CHP, YENİ ANAYASA KONUSUNDA AKP'NİN GAZINA GELMEMELİ
CHP, AKP'nin bu oyununa ve gazına gelmemelidir. Başörtüsü yasa teklifini, AKP'nin elinden siyasi istismar olabilecek bir konuyu onların elinden almak için yapılmış bir hamle olarak normal karşılayabilirim ama bu konunun AKP'nin gazına gelinerek Anayasa maddesi haline getirilmesine yol açılmamalıdır. Bu laik sistemin yara alması demektir. CHP yetkililerinin bu konuda gerekli beyin jimnastiğini yapmış olduklarını düşünüyorum.
AKP, bugüne kadar üç Anayasa değişikliği yaptı ve hepsinde özgürlükleri kısıtlayan bir tutum sergiledi. Yapacakları yeni Anayasa da bunlardan farklı olmayacaktır. Türk toplumu, özgürlükçü bir Anayasa istiyor.
Bu Anayasa paketinde, Cumhurbaşkanı seçilebilmek için 50+1 şartı kaldırılsın diyebilirler. LBGTİ+ bireylere karşı dışlayıcı bir hüküm getirmek istiyorlar. Bu ve buna benzer ayrımcı ve ötekileştirici maddeleri getirebilirler.
YENİ ANAYASA, YENİ MECLİS TARAFINDAN YAPILMALI
CHP Anayasa değişikliğine evet dememeli ve yeni Anayasa, 8 ay sonra oluşacak yeni meclis tarafından yapılmalıdır.
Sonuç olarak, Kılıçdaroğlu bugüne kadar süreci iyi götürdü ve bundan sonra hata yapılmamalıdır. Millet ittifakı dışında kurulan sol ittifaklarla da diyaloglar sıcak tutularak, bu otoriter sistem sonlandırılmalı; seçime kadar muhalif cephede gedik açacak, parçalanma yaratacak, iktidarın ekmeğine yağ sürecek söz, açıklama, tutum ve davranışlardan kaçınılmalıdır.
HEDEF TEK: YENİ BİR İKTİDAR
Muhalefet cephesinin hedefi tek: bu otoriter iktidarı sandıkta ve açık farkla yenmek. Muhalifler olarak, birbirimizi yıpratacak, moral zedelenmesine neden olacak davranışlardan kaçınmamız; seçim sürecinin esenliği ve bir an önce bu iktidardan kurtulmak isteğinde olan geniş kitlenin moral üstünlüğü için gereklidir.
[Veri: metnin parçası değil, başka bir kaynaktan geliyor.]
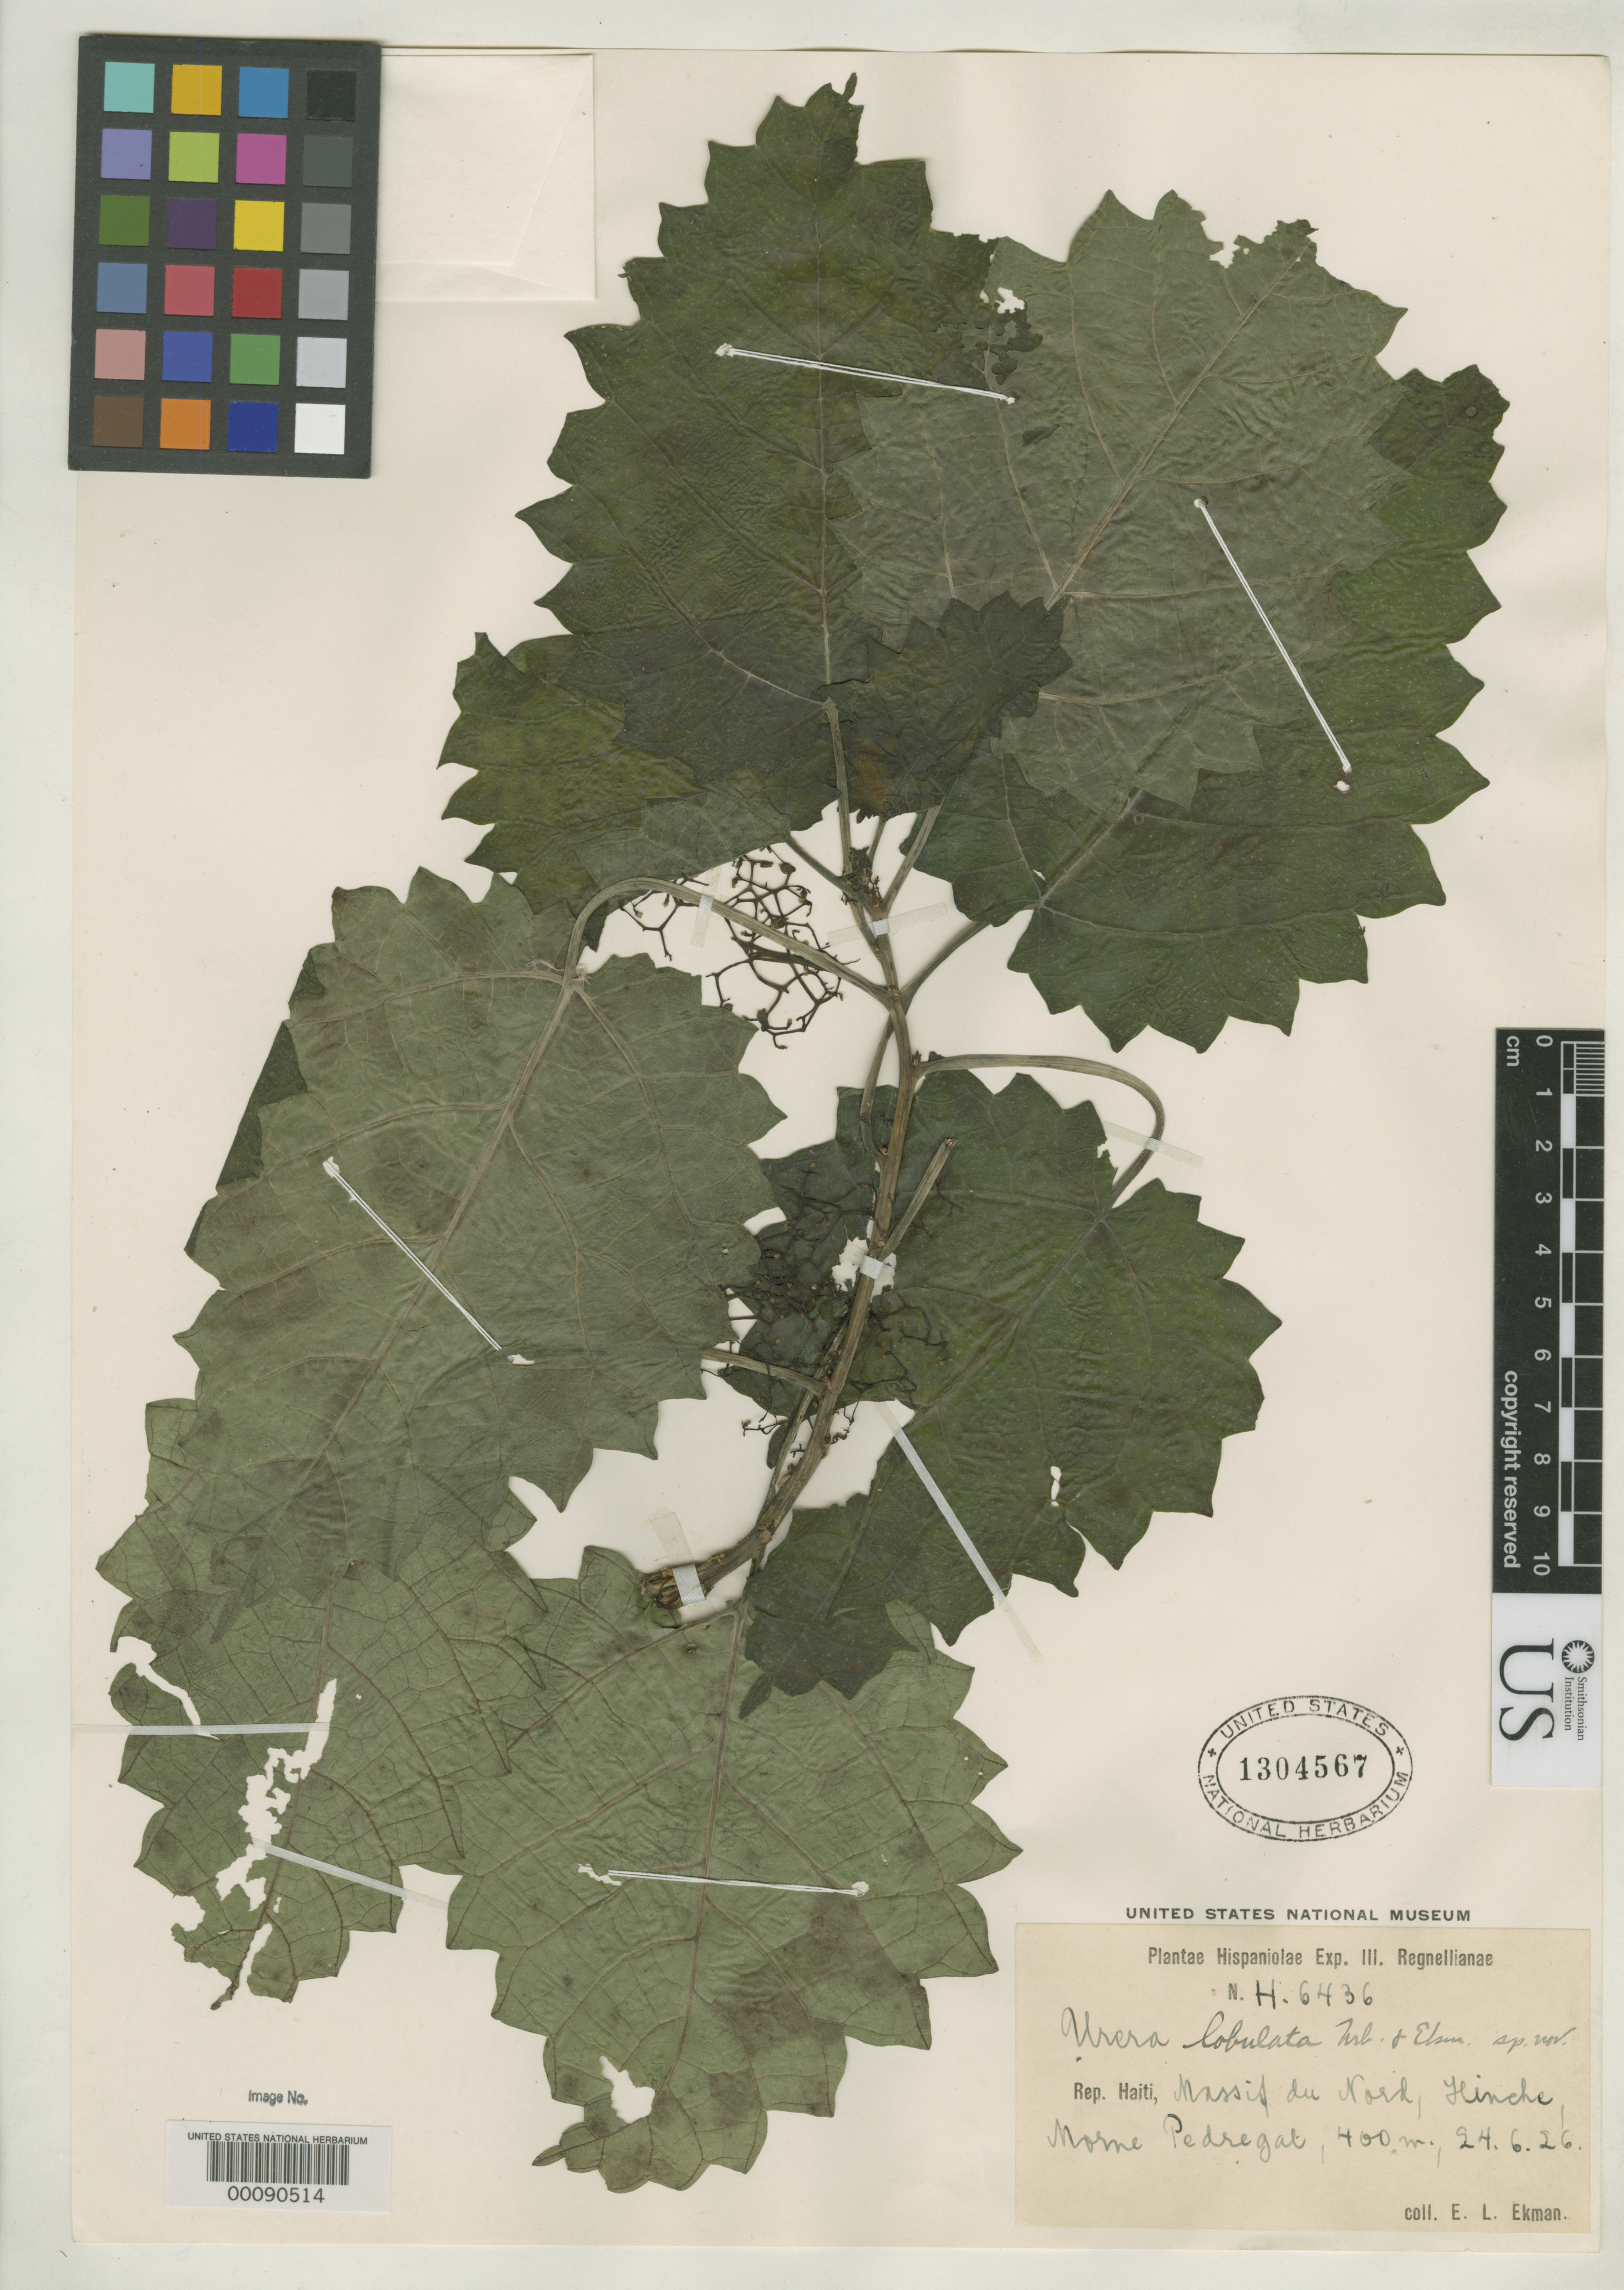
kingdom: Plantae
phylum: Tracheophyta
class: Magnoliopsida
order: Rosales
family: Urticaceae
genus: Urera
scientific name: Urera lobulata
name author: Urb. & Ekman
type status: Isotype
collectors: E. L. Ekman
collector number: H 6436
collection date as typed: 24 Jun 1926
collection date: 1926-06-24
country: Haiti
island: Hispaniola Island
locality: Massif du Nord, Hinche in Morne Pedregal.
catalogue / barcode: US 1304567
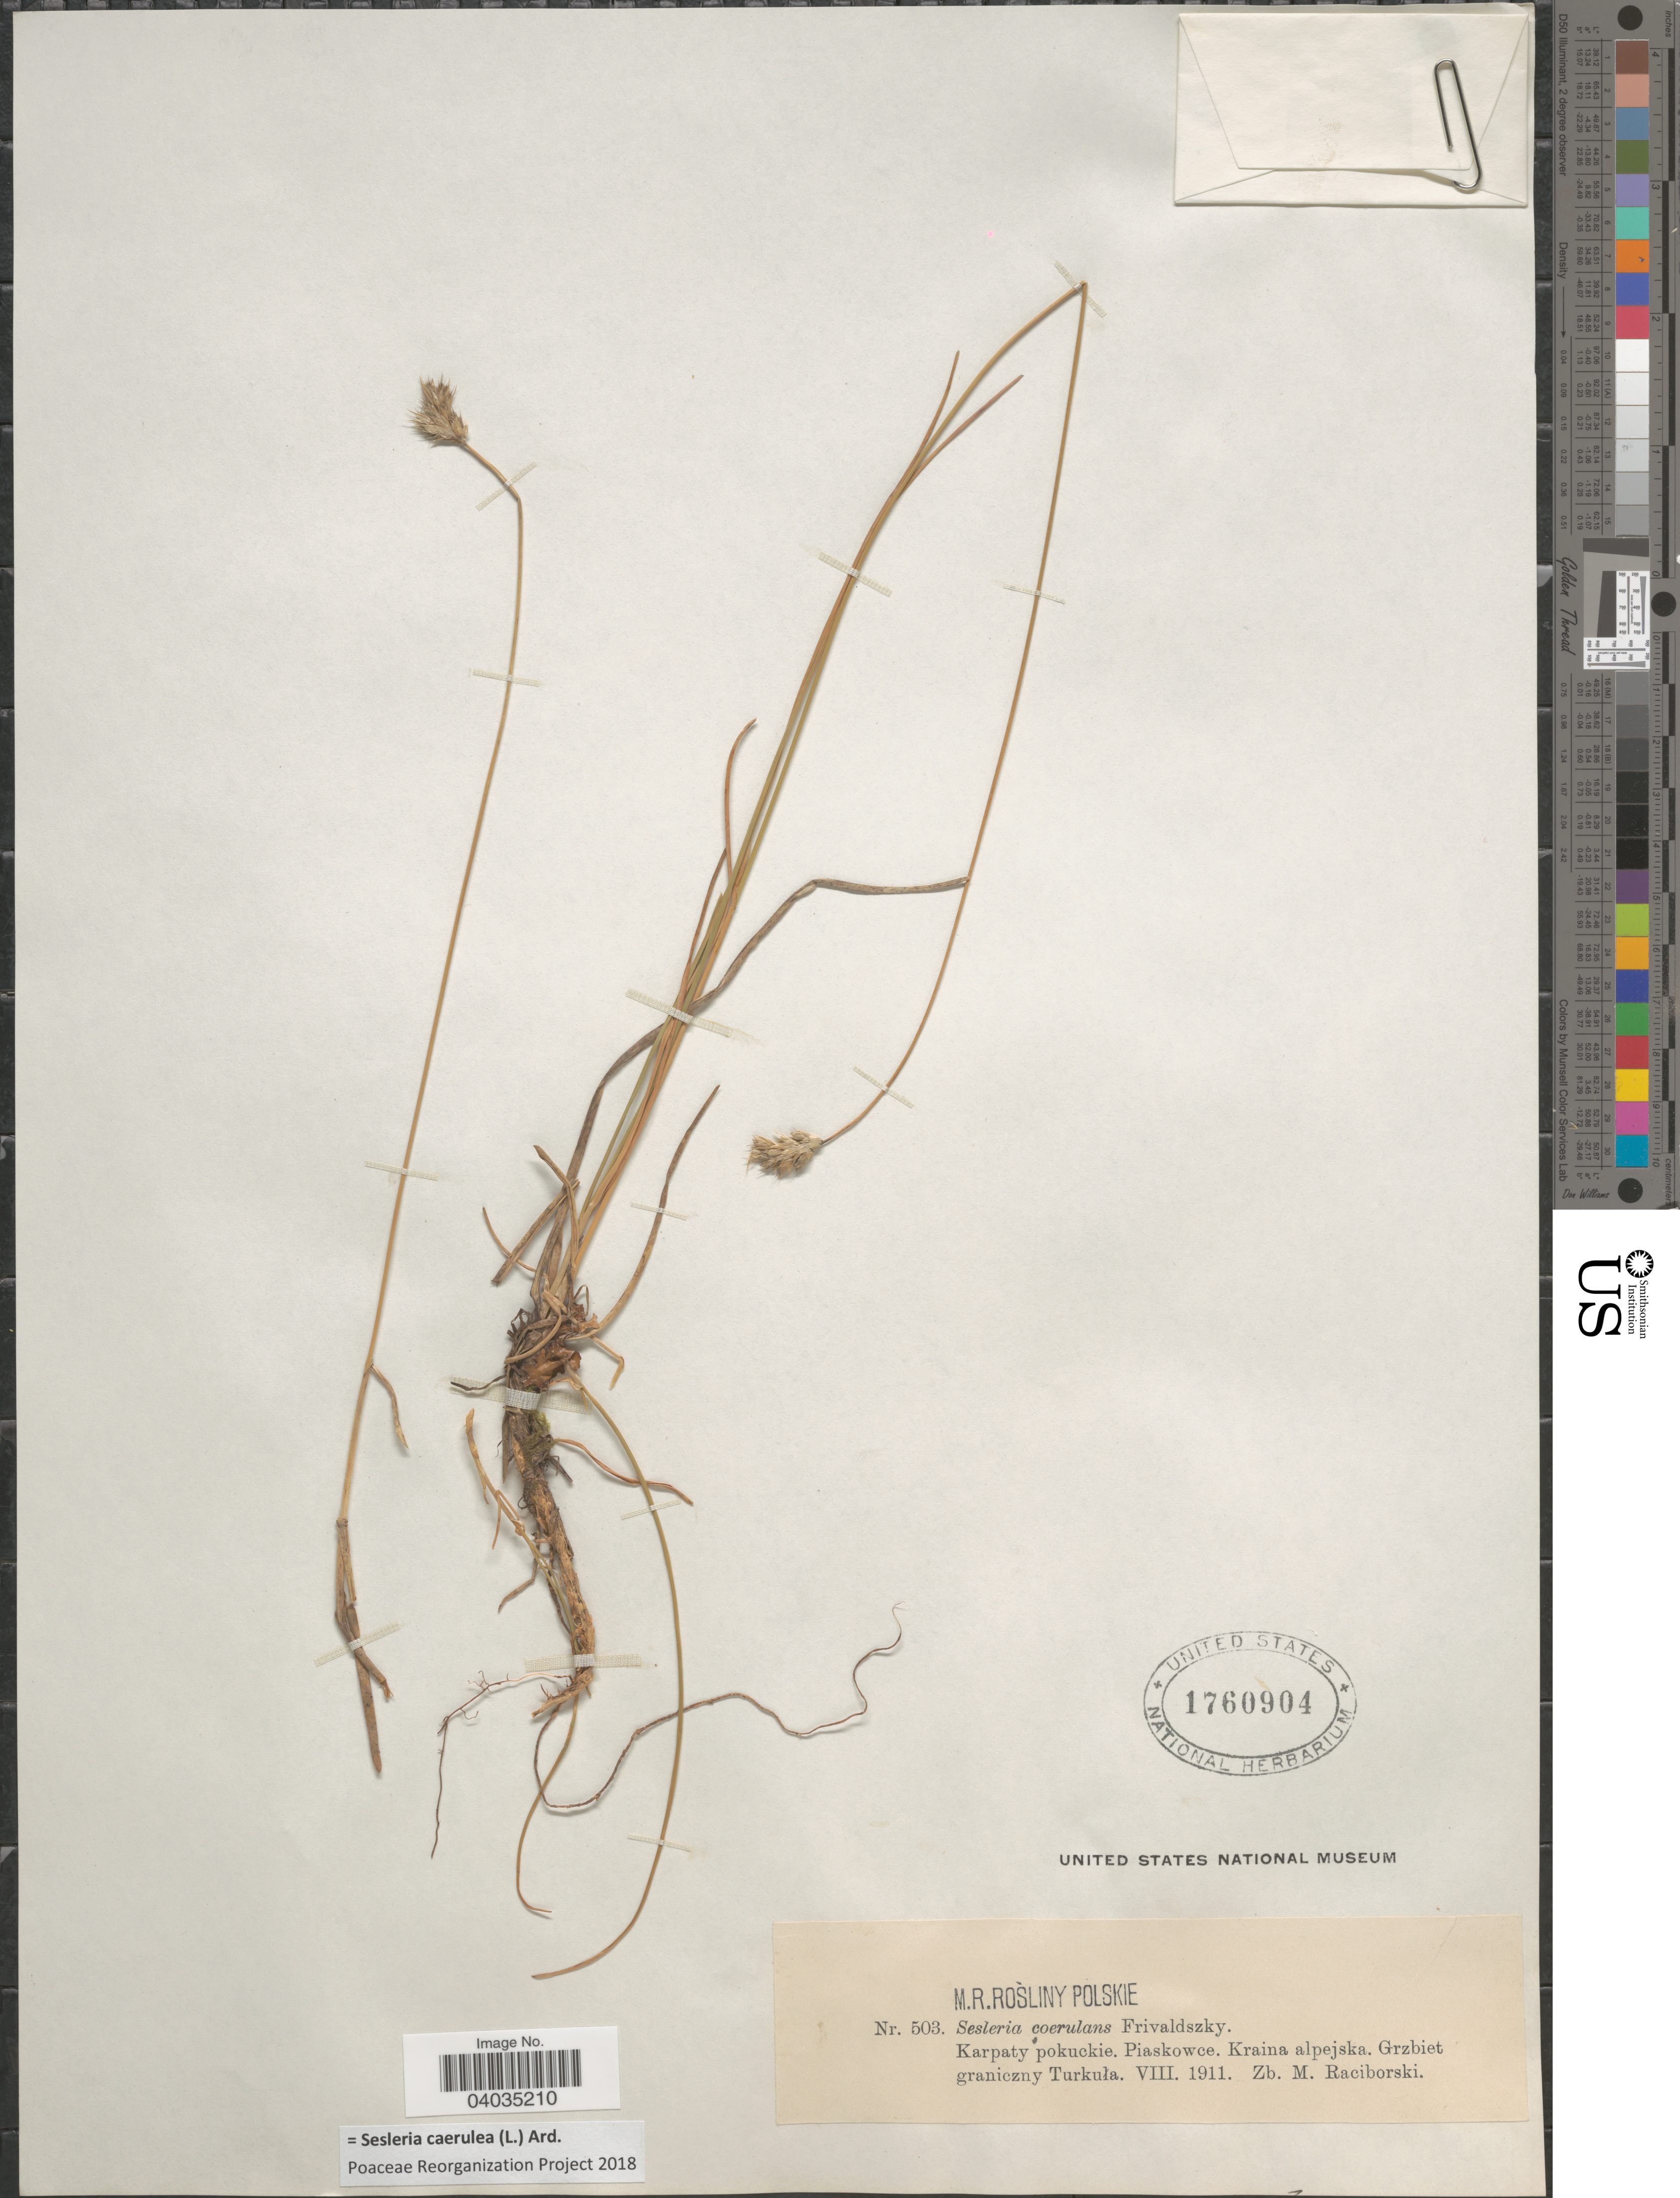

Bu iktidar ne kadar manevra yaparsa yapsın, kitlesini CHP'ye karşı ne kadar konsolide ederse etsin; ne kadar hayali iç ve dış düşman üretirse üretsin; onların sığınacak bir yeri, tutunacak bir dalı ve halka verecek güzel bir sözü kalmadı artık!
GİDECEKLER; KAÇINILMAZ SON
Gidecekler ve elde olmayan son kozlarını kullanmaya çalışıyorlar ama nafile! Gidiyorlar, gidecekler. Derin yoksulluk halleri ve açlar ordusu onları gönderecek. Yirmi yılda yarattıkları acı tablonun kaçınılmaz bir sonu bu!